Rather than using rules based loyalty or churn management solutions, telcos should be looking at customer data for getting insights on their customers and reducing churn The best way to retain a customer is to keep him/her engaged. Improving recommended services is still a challenge and telcos are yet to match OTTs in this respect. OTT players like Netflix boast of their users consuming 8 of every 10 recommended content. Telcos need to deep dive into consumer behaviour and recommend services accordingly. To be able to reduce churn, telcos need to be ready with the next best option for a customer. The increased importance of sentiment analysis and the advances in text analytics are encouraging organizations to include social media in their business processes and help predict complex consumer behaviour and reduce churn and increase customer satisfaction; thereby increasing the lifetime value of a customer.
The below picture shows the modules Comviva has to offer for every stage of Digital Customer’s lifecycle:
Enabling block for CSP Transition
Consider how easy it is to book a cab for your destination on Uber and making the payments once you’ve reached your destination. Telecom providers aspiring to become digital service providers want to provide the same level of contextualization and personalization to their customers. However, the biggest roadblock coming in its way is the “chaos” and the “complexity” of the existing BSS systems that restrict its ability to launch digital services quickly and efficiently.
Since BSS upgrades are costly and time taking, the ‘big bang’ approach of transformation has seen to fail.

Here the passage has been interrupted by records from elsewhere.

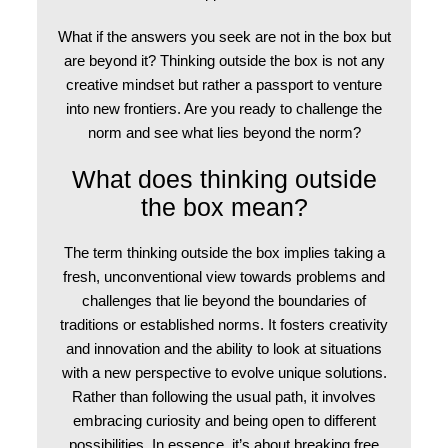
What if the answers you seek are not in the box but
are beyond it? Thinking outside the box is not any
creative mindset but rather a passport to venture
into new frontiers. Are you ready to challenge the
norm and see what lies beyond the norm?
What does thinking outside
the box mean?
The term thinking outside the box implies taking a
fresh, unconventional view towards problems and
challenges that lie beyond the boundaries of
traditions or established norms. It fosters creativity
and innovation and the ability to look at situations
with a new perspective to evolve unique solutions.
Rather than following the usual path, it involves
embracing curiosity and being open to different
possibilities. In essence, it’s about breaking free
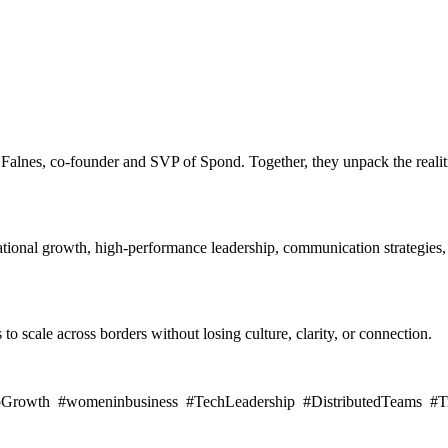
 Falnes, co-founder and SVP of Spond. Together, they unpack the realit
national growth, high-performance leadership, communication strategies, 
to scale across borders without losing culture, clarity, or connection.
pGrowth #womeninbusiness #TechLeadership #DistributedTeams #Tru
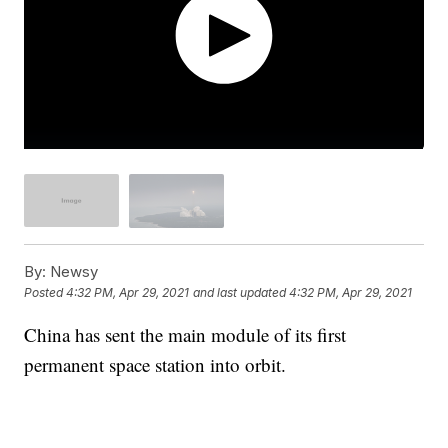
By:
Newsy
Posted
4:32 PM, Apr 29, 2021
and last updated
4:32 PM, Apr 29, 2021
China has sent the main module of its first
permanent space station into orbit.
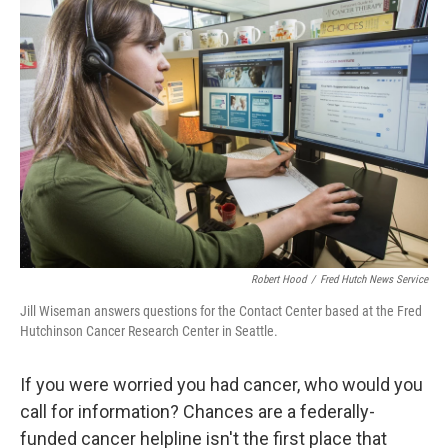
b
e
l
o
d
o
I
k
n
Robert Hood
/
Fred Hutch News Service
Jill Wiseman answers questions for the Contact Center based at the Fred
Hutchinson Cancer Research Center in Seattle.
If you were worried you had cancer, who would you
call for information? Chances are a federally-
funded cancer helpline isn't the first place that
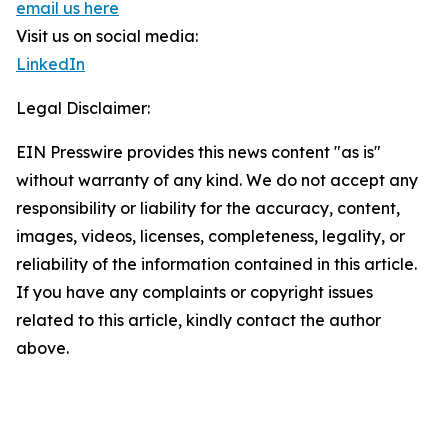
email us here
Visit us on social media:
LinkedIn
Legal Disclaimer:
EIN Presswire provides this news content "as is"
without warranty of any kind. We do not accept any
responsibility or liability for the accuracy, content,
images, videos, licenses, completeness, legality, or
reliability of the information contained in this article.
If you have any complaints or copyright issues
related to this article, kindly contact the author
above.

This approach does not fit to serve the agile world in which we live, one where subscribers want everything personalized, now and on-demand.
Another favoured approach to digitization is to add new digital systems to support new digital services like Netflix etc. and new lines of business i.e. 5G, IOT etc. These new systems can be added as an overlay to existing legacy systems .The new add-on system can support a segment of customers initially and once stable can replace legacy system over time. This phased approach reduces the costs and risks involved in large scale transformations. By using this approach, operators can leverage a modular, micro-services driven approach and prioritize which service or “platform component” they need to replace first. This not only promotes faster service delivery but also reduces the cost and implementation timelines pertaining to digital transformation.
Looking into the future
While many of the operators have gone ahead with 5G trials the jury is still out on 5G usage cases like connected cars because of the long gap between investment cycle and the revenue cycle. However, in the interest of future proofing their business, the operators should invest in platforms that can be scaled for driving 5G usage cases of the future. Operators have to cautiously and judiciously roll out 5G and 5G based digital services in high dense urban areas and gradually move to other areas with specific use cases. As per GSMA survey, 85% of operators in 5G era will play the role of Platform and digital service providers and only 10% will play the role of sole connectivity providers.
Comviva believes that the classical telecom operator model has become a liability for operators in the Middle East. In order to recognize new opportunities in revenue and customer engagement, it has become imperative for the Middle East operators to drive linkages between customers, channels, products, digital services, technologies, locations and user segmentation. Over the years, Comviva has leveraged its ecosystem of partners to drive digital service for its client. Now, with its new digital capabilities, it is providing traditional telecom operators with the building blocks needed to become full digital service providers.